It easiness-to-read and write, but also its limited scope (e.g. titles can only look like titles if they are marked as headings), make it ideal as a intermediary format between the source manuscript and the EPUB publication.

HTML snippets can also be added to a markdown file. when converted to HTML/EPUB it will retain the added HTML.

Markdown Software

Markdown Syntax

https://github.com/adam-p/markdown-here/wiki/Markdown-Cheatsheet

http://daringfireball.net/projects/markdown/syntax


Markdown Flavors

There is no Markdown standard, but instead a large numbers of flavors of dialects.

Standard Markdown - a kind of plain flavor Markdown - doesn't include features necessary such as footnotes, tables, mathematical formulas, cross-references, bibliographies. Therefore flavors such as MultiMarkdown and Pandoc Markdown were developed to fulfill these needs.
────────
_WORK ORDER A:_
Name every feature that the Markdown text says Standard Markdown does not include.
_WORK ORDER B:_
Answer these from the Markdown text, one line each:
(i) What happens to HTML snippets in a markdown file when it is converted to HTML/EPUB?
(ii) Is there a Markdown standard?
(iii) Which two flavors were developed to fill the gaps in Standard Markdown?
_WORK ORDER C:_
Pick up the Markdown text where it stops and keep writing.
You won't need any of the data.

_SUPPLIED MATERIAL:_
────────
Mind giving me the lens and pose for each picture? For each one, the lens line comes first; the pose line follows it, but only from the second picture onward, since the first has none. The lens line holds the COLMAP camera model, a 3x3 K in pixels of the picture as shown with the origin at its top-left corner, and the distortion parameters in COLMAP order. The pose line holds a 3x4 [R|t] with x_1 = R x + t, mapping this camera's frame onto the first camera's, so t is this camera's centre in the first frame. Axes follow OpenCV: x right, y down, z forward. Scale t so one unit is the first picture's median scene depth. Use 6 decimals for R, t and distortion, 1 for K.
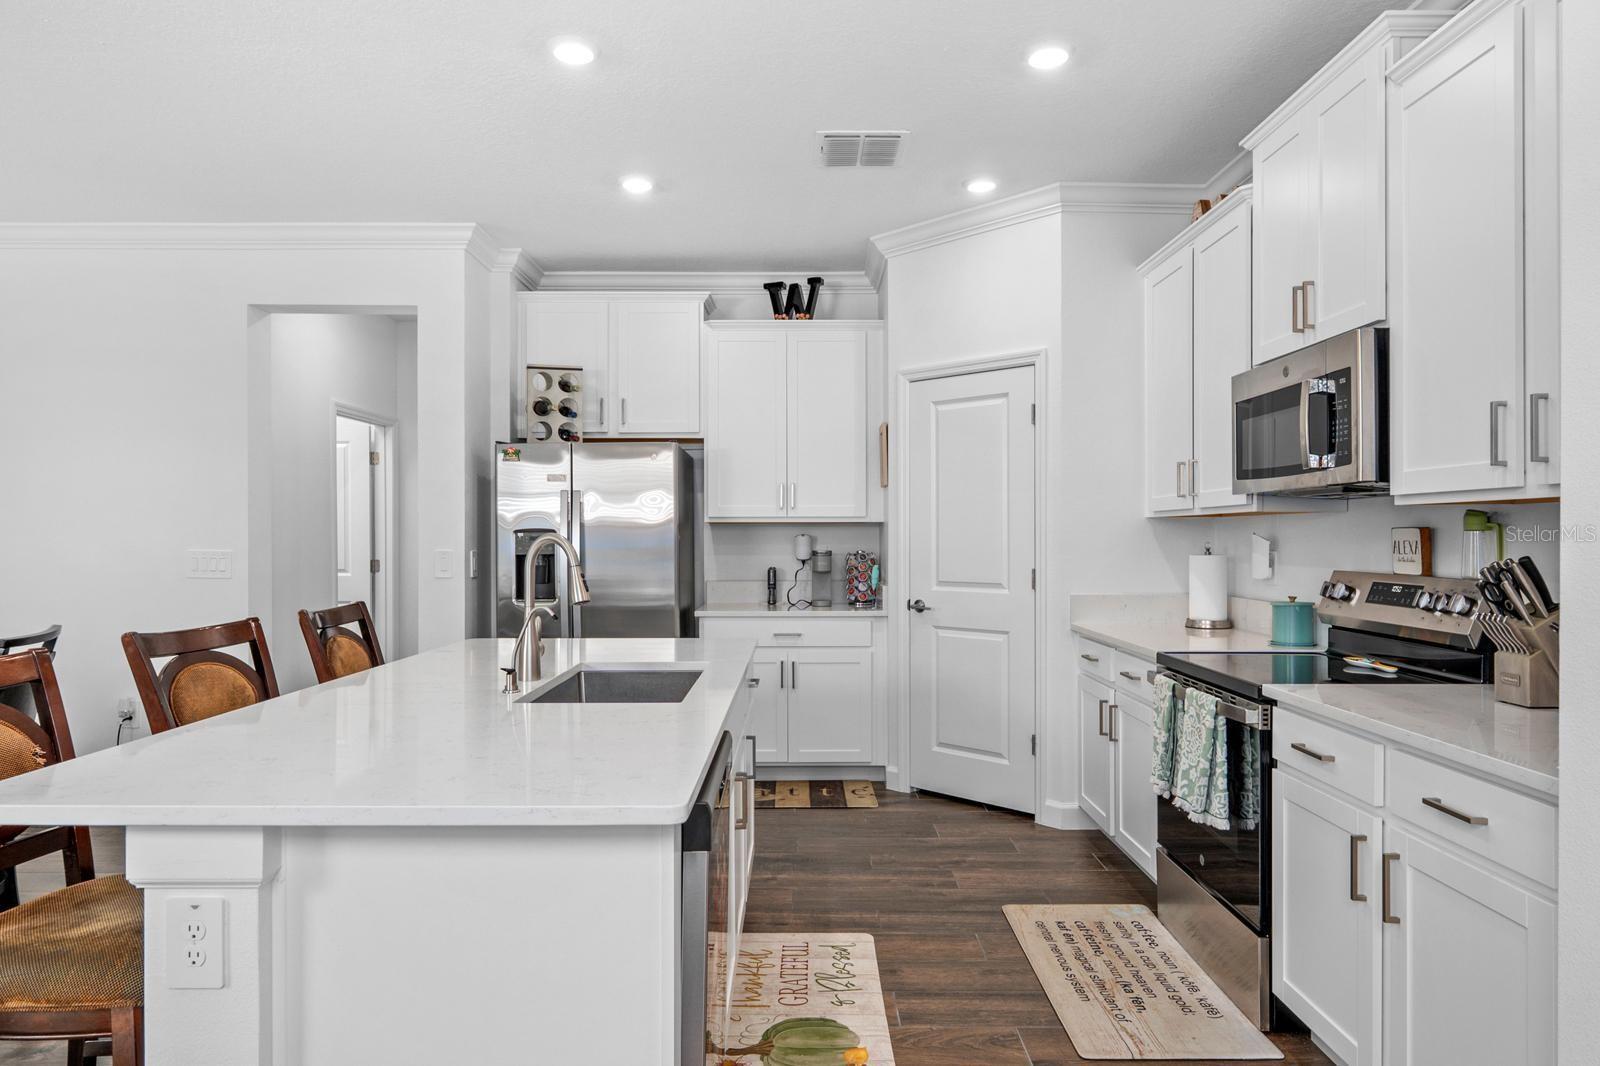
────────
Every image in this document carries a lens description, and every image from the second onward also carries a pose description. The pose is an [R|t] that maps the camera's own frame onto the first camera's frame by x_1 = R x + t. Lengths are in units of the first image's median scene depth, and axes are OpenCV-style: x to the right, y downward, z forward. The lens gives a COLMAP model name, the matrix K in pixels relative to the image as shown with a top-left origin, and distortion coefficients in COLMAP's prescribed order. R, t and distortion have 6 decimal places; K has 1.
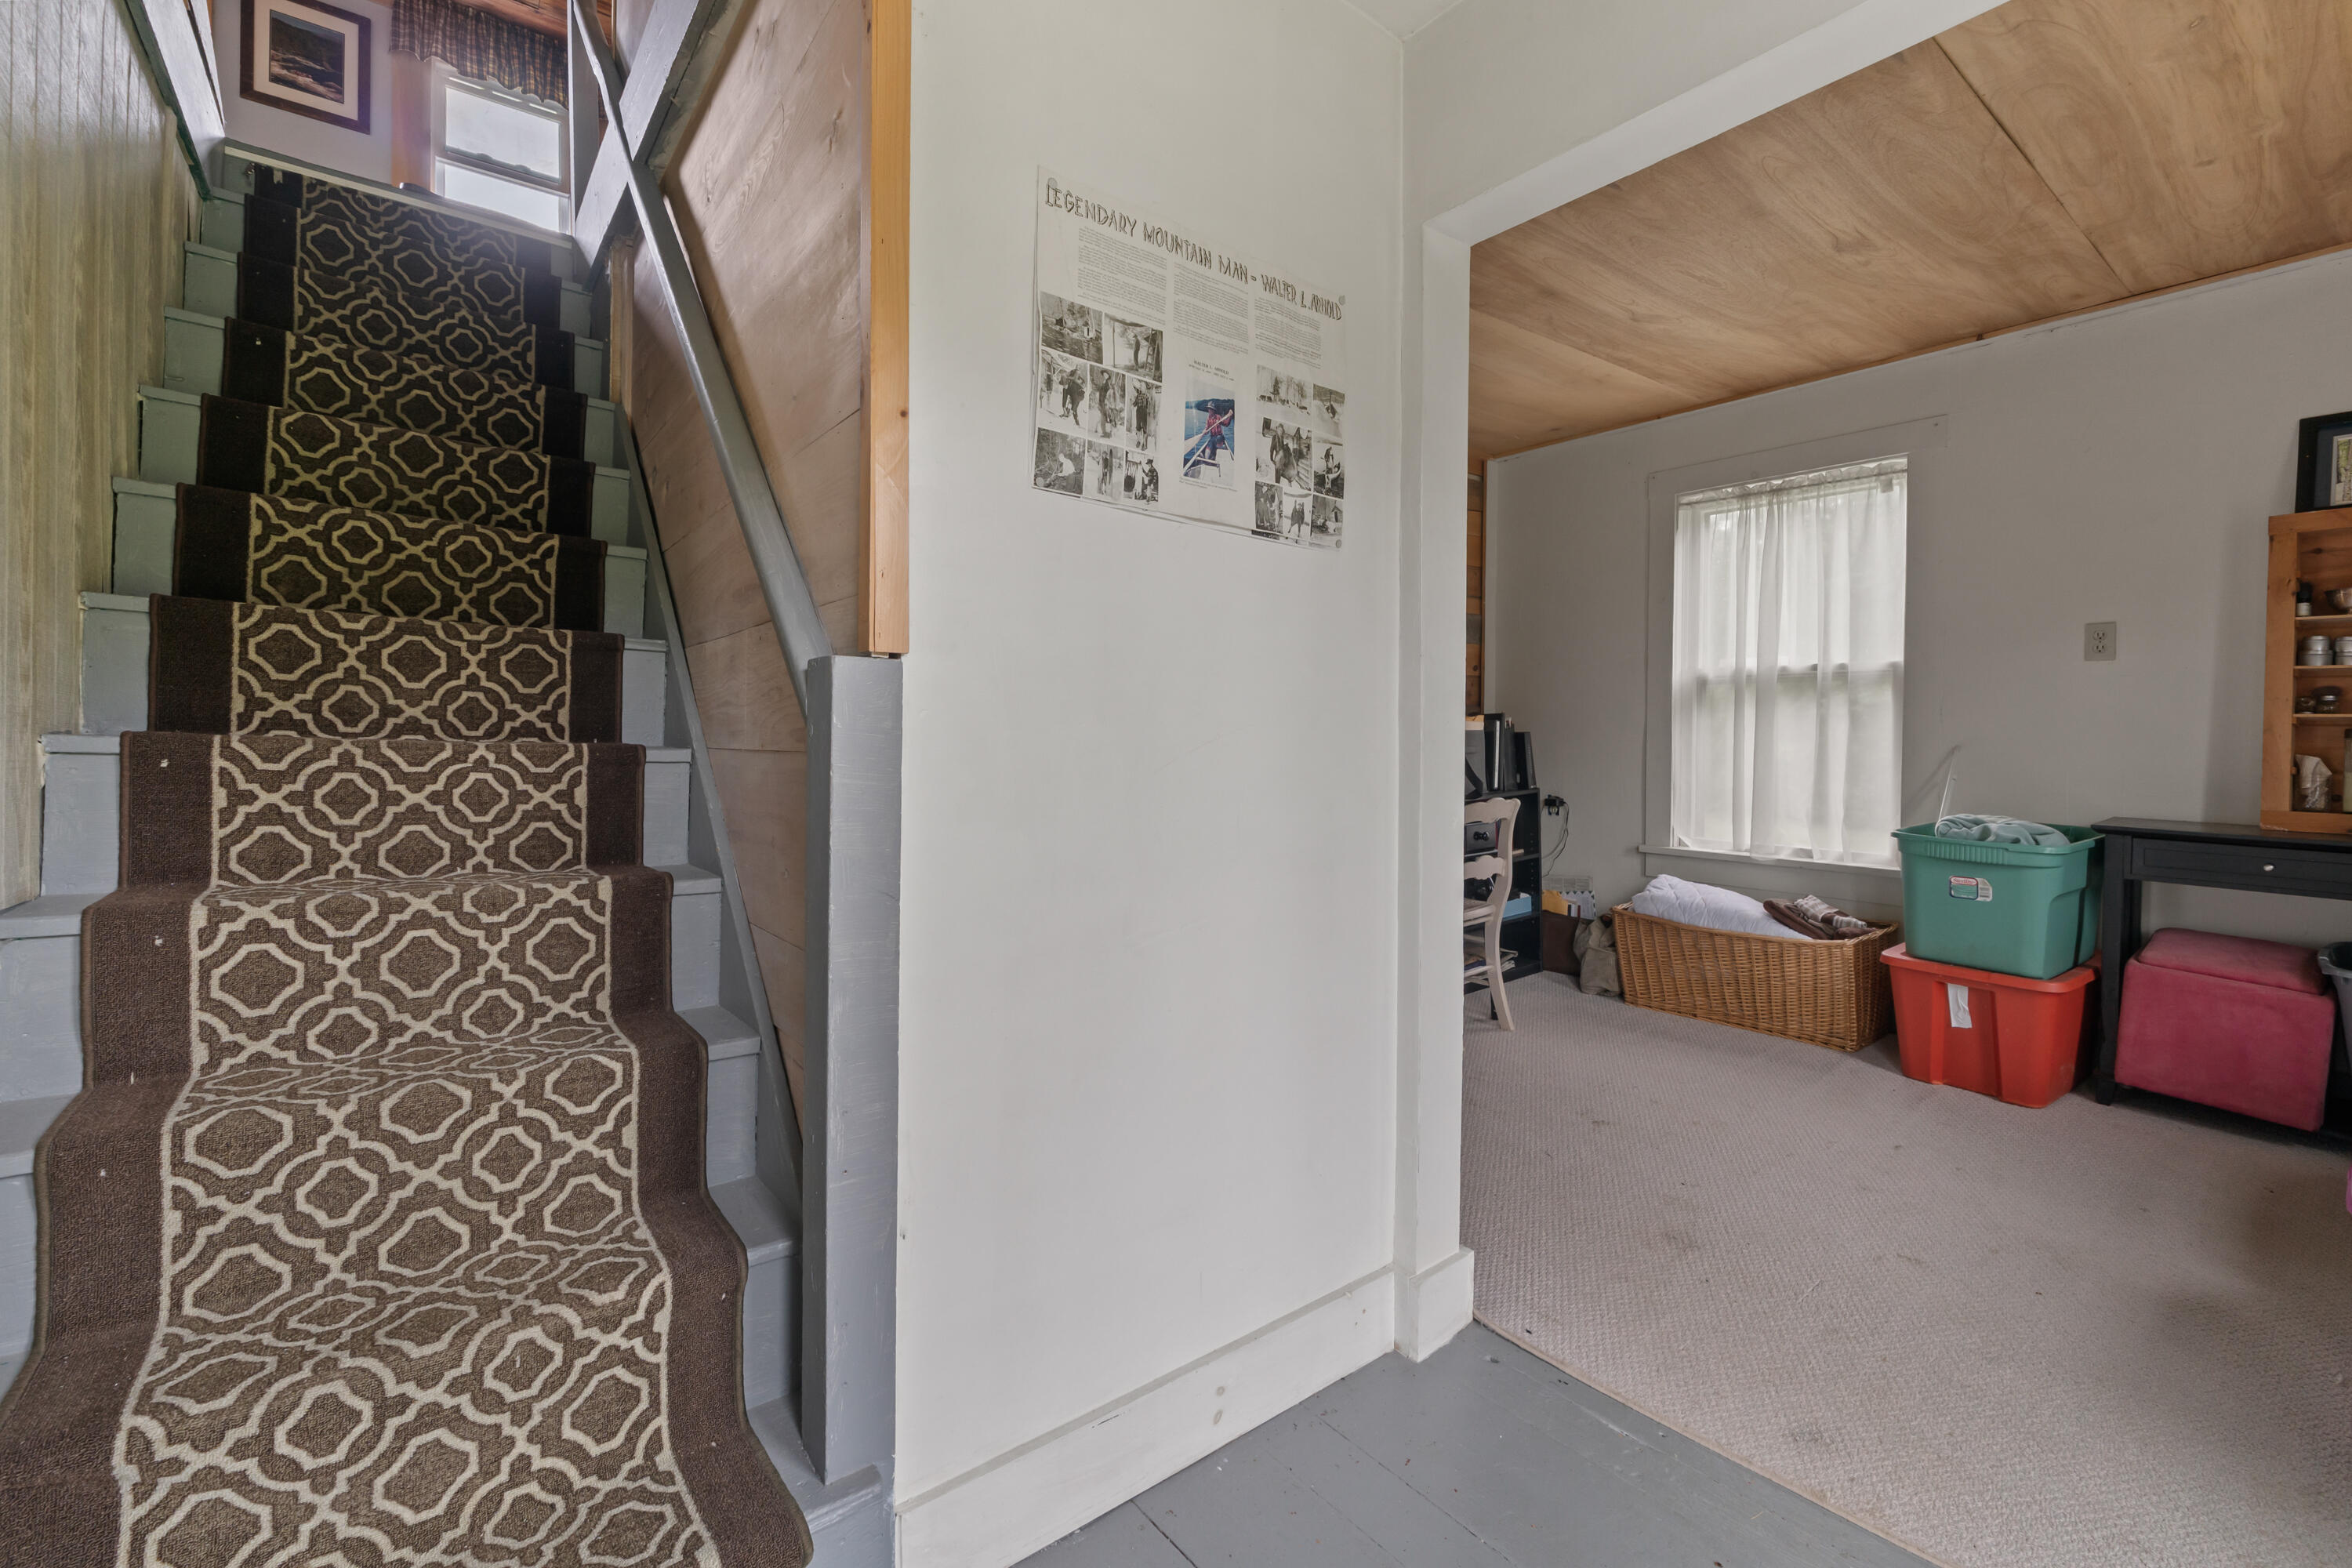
────────
_TASK RESPONSE A:_
footnotes
tables
mathematical formulas
cross-references
bibliographies

_TASK RESPONSE B:_
(i) The added HTML is retained.
(ii) No; instead there is a large number of flavors.
(iii) MultiMarkdown and Pandoc Markdown.

_TASK RESPONSE C:_
Note: When you convert something in pandoc to/from markdown, you'll be using Pandoc's Markdown.


Challenge

Create a EPUB from the material you brought.

You should to it two/three steps:

  1. prepare you material, structuring it semantically
  2. using Pandoc convert your original material to a Markdown file (edit it if you want/need to)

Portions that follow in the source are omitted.